▸ **What to produce**: Return each line exactly as written. Begin with the first line of the entries and end with the line that has "or euro, as applicable, against".

▸ **Records contained in a dataset**:
┌────────

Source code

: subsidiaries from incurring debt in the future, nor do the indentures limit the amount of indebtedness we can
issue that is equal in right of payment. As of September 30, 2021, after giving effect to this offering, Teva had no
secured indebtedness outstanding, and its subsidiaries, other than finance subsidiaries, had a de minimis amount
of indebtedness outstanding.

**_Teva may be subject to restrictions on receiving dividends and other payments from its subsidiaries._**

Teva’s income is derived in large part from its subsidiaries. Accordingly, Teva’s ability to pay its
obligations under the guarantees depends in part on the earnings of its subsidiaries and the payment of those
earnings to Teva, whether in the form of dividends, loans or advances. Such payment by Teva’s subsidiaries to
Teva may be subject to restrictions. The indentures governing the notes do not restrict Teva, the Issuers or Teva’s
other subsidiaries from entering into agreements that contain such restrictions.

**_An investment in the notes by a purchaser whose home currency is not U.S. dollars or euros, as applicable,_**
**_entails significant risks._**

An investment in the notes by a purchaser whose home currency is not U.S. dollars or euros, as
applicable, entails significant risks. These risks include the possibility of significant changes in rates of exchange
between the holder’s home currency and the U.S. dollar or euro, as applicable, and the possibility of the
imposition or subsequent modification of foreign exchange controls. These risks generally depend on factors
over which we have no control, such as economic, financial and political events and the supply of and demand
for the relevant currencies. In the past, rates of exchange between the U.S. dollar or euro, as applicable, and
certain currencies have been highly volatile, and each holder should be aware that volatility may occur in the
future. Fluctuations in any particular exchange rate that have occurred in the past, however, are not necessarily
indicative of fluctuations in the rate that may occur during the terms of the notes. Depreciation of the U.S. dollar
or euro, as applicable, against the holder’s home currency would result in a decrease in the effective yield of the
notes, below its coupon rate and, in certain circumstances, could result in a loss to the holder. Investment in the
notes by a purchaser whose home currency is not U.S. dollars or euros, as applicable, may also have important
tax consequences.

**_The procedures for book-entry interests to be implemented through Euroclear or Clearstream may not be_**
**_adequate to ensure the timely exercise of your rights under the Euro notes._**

└────────

▸ **Reply**:
Source code

: subsidiaries from incurring debt in the future, nor do the indentures limit the amount of indebtedness we can
issue that is equal in right of payment. As of September 30, 2021, after giving effect to this offering, Teva had no
secured indebtedness outstanding, and its subsidiaries, other than finance subsidiaries, had a de minimis amount
of indebtedness outstanding.

**_Teva may be subject to restrictions on receiving dividends and other payments from its subsidiaries._**

Teva’s income is derived in large part from its subsidiaries. Accordingly, Teva’s ability to pay its
obligations under the guarantees depends in part on the earnings of its subsidiaries and the payment of those
earnings to Teva, whether in the form of dividends, loans or advances. Such payment by Teva’s subsidiaries to
Teva may be subject to restrictions. The indentures governing the notes do not restrict Teva, the Issuers or Teva’s
other subsidiaries from entering into agreements that contain such restrictions.

**_An investment in the notes by a purchaser whose home currency is not U.S. dollars or euros, as applicable,_**
**_entails significant risks._**

An investment in the notes by a purchaser whose home currency is not U.S. dollars or euros, as
applicable, entails significant risks. These risks include the possibility of significant changes in rates of exchange
between the holder’s home currency and the U.S. dollar or euro, as applicable, and the possibility of the
imposition or subsequent modification of foreign exchange controls. These risks generally depend on factors
over which we have no control, such as economic, financial and political events and the supply of and demand
for the relevant currencies. In the past, rates of exchange between the U.S. dollar or euro, as applicable, and
certain currencies have been highly volatile, and each holder should be aware that volatility may occur in the
future. Fluctuations in any particular exchange rate that have occurred in the past, however, are not necessarily
indicative of fluctuations in the rate that may occur during the terms of the notes. Depreciation of the U.S. dollar
or euro, as applicable, against the holder’s home currency would result in a decrease in the effective yield of the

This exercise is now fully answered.